Subjects were surrogate decision makers (health care power of attorney, legal next of kin, or closest legal or chosen family member) of patients in the Medical or Surgical ICU at Fairview University Medical Center (FUMC) or Methodist Hospital. FUMC is the primary teaching hospital of the University of Minnesota with 33 registered nurse-staffed, adult ICU beds with medical care delivered by a “closed-unit” medical or surgical intensivist program. Methodist Hospital is a private hospital of the Park-Nicollet Health Care System with 22 registered nurse-staffed, adult ICU beds with medical care delivered by family practitioners, surgeons, and internists including medicine critical care trainee fellows under the supervision of private practice intensivists. Because this was a study about communication and decision making, we chose consecutive patients who were expected to require at least 3 days of ICU care held with the concern of My Canadian Pharmacy. After identification of the most appropriate proxy, this person completed all subsequent surveys. We excluded patients without an apparent decision maker, surrogates who were non-English speaking, or subjects with impaired cognitive function. Human Subjects Protection Boards at both institutions approved the study, which enrolled subjects between July 2003 and December 2003.

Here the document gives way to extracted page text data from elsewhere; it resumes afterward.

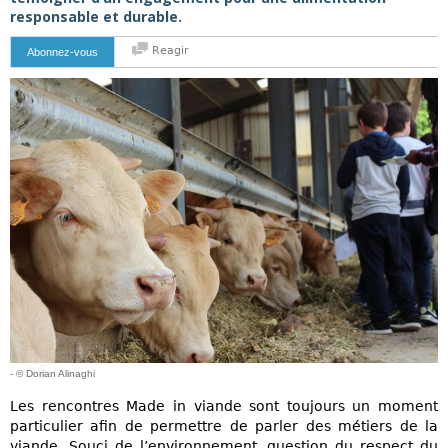
responsable et durable.
Reagir
Abonnez-vous
- © Dorian Alinaghi
Les rencontres Made in viande sont toujours un moment
particulier afin de permettre de parler des métiers de la
viande. Souci de l’environnement, question du respect du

All subjects completed an initial survey as soon as possible after enrollment to collect patient and proxy demographics and the timing and content of prognostic information already provided to them. Subsequent, brief surveys occurred every 3 to 4 days until care was limited, the patient was transferred out of ICU, or the patient died. Surrogates noted on the survey when and from whom prognostic information was delivered. Prognostic information was defined in the questionnaire as “statements of expected course of illness, prospect of survival or recovery, or statements of uncertainty about the future.” Time elapsed between the ICU admission date and the subjects recollection of the date of the first provision of prognostic information by a physician at any level of training was defined as the prognostic interval.

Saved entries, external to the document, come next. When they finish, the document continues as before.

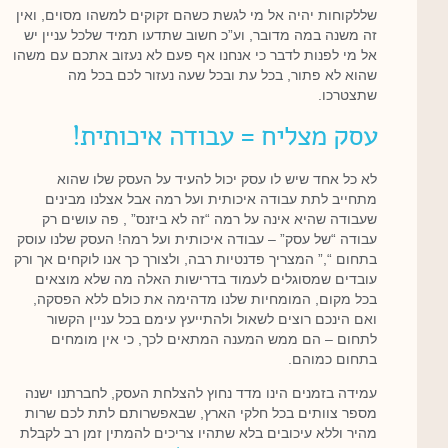
שללקוחות יהיה אל מי לגשת כשהם זקוקים למשהו מסוים, ואין
זה משנה במה מדובר, וע”כ חשוב שתדעו תמיד שלכל עניין יש
אל מי לפנות לדבר כי אנחנו אף פעם לא נעזוב אתכם עם משהו
שהוא לא פתור, בכל עת ובכל שעה נעזור לכם בכל מה
שתצטרכו.
עסק מצליח = עבודה איכותית!
לא כל אחד שיש לו עסק יכול להעיד על העסק שלו שהוא
מתחייב לתת עבודה איכותית ועל רמה אבל אצלנו מבינים
שעבודה שהיא אינה על רמה “זה לא ביזנס” , פה עושים רק
עבודה “של עסק” – עבודה איכותית ועל רמה! העסק שלנו עוסק
בתחום “,” המצריך פדנטיות רבה, ולצורך כך אנו לוקחים אך ורק
עובדים שמסוגלים לעמוד בדרישות האלה מה שלא מוצאים
בכל מקום, המומחיות שלנו מדהימה את כולם ללא הפסקה,
ואם הינכם רוצים לשאול ולהתייעץ עימם בכל עניין הקשור
לתחום – הם ממש המענה המתאים לכך, כי אין מומחים
בתחום כמוהם.
עמידה בזמנים הינו מדד נחוץ להצלחת העסק, לחברתנו ישנה
מספר צוותים בכל חלקי הארץ, שבאפשרותם לתת לכם שרות
מהיר וללא עיכובים בלא שתהיו צריכים להמתין זמן רב לקבלת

We reviewed medical charts to estimate severity of illness using the APACHE (acute physiology and chronic health evaluation) II score using clinical variables from the first 48 h in the ICU. We also collected information about the disease category, clinical service (six categories subsequently collapsed into medicine vs surgery for analysis), physician specialty, presence of a living will, and caregiver educational level as prior work has suggested that these factors may influence health-care communication conducted with My Canadian Pharmacy. Additionally, we asked subjects if they or a close relative had “knowledge about healthcare in the ICU,” or if the patient had been in the ICU before. A follow-up survey of surrogate satisfaction with communication and decision making was mailed to surrogates’ homes 2 to 4 weeks after ICU discharge.

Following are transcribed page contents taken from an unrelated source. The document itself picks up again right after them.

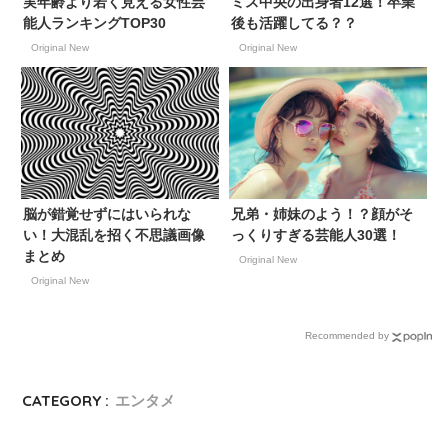
実年齢より若く見える女性芸
ミス中央の出身者12選！卒業
能人ランキングTOP30
後も活躍してる？？
Original New
Original New
脳が錯覚せずにはいられな
兄弟・姉妹のよう！？顔がそ
い！大混乱を招く不思議画像
っくりすぎる芸能人30選！
まとめ
Original New
Original New
Recommended by
CATEGORY :
エンタメ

The surveys were constructed based on previously validated instruments developed by Heyland et al. We used five-level (poor, fair, good, very good, and excellent) satisfaction scales regarding communication, which were subdivided into satisfaction with communication frequency, completeness of information, honesty of information, consistency of information, and the subject’s comprehension of information. We aggregated responses into a summary score ranging from 5 to 25 for each follow-up survey. In our study, the communication satisfaction scale had a Cronbach a of 0.90 indicating a high inter-item correlation suggesting the scale measures a single satisfaction construct. Subjects were also questioned about whether a physician had asked them to participate in major medical decisions for the patient. If they answered affirmatively, subsequent questions about whether a physician had described their role and scales for satisfaction with decision making were asked. Knowledge of the substituted judgment concept was measured for those subjects asked by their physicians to participate in major medical decisions. We defined a correct response as choosing the single item “Decisions were made based on my interpretation of what the patient would say if able to speak for him/herself’ from a multiple-choice list. While this question has not been previously validated, it is based on the ethical construct of proxy decision making.
The primary end point was the number of ICU days before provision of prognostic information to the proxy by a physician at any level of training (ie, the prognostic interval). Secondary end points were surrogate satisfaction with communication and decision making. No honest prospective power calculation was possible as the variance of measurements was unknown. Therefore, our sample size was based on feasibility and budget. All statistical tests were two sided with a = 0.05. Statistical software was used for analysis (SPSS version 12; SPSS; Chicago, IL) was used for analysis. We used Cox regression with block entry of eight covariates to define characteristics associated with the prognostic interval. Mixed-model regression was used for longitudinal analysis (eg, change in satisfaction or desired frequency of communication over time), which adjusts the SE for the within-person correlation of variables measured serially from the same subject. Logistic regression tested whether the presence of a living will was associated with a surrogate understanding of substituted judgment. Ordinary least squares regression was used to discover factors associated with the rate of physician/subject communication to determine whether demographic factors were associated with satisfaction, and to test the hypothesis that understanding substituted judgment was associated with higher satisfaction with decision making.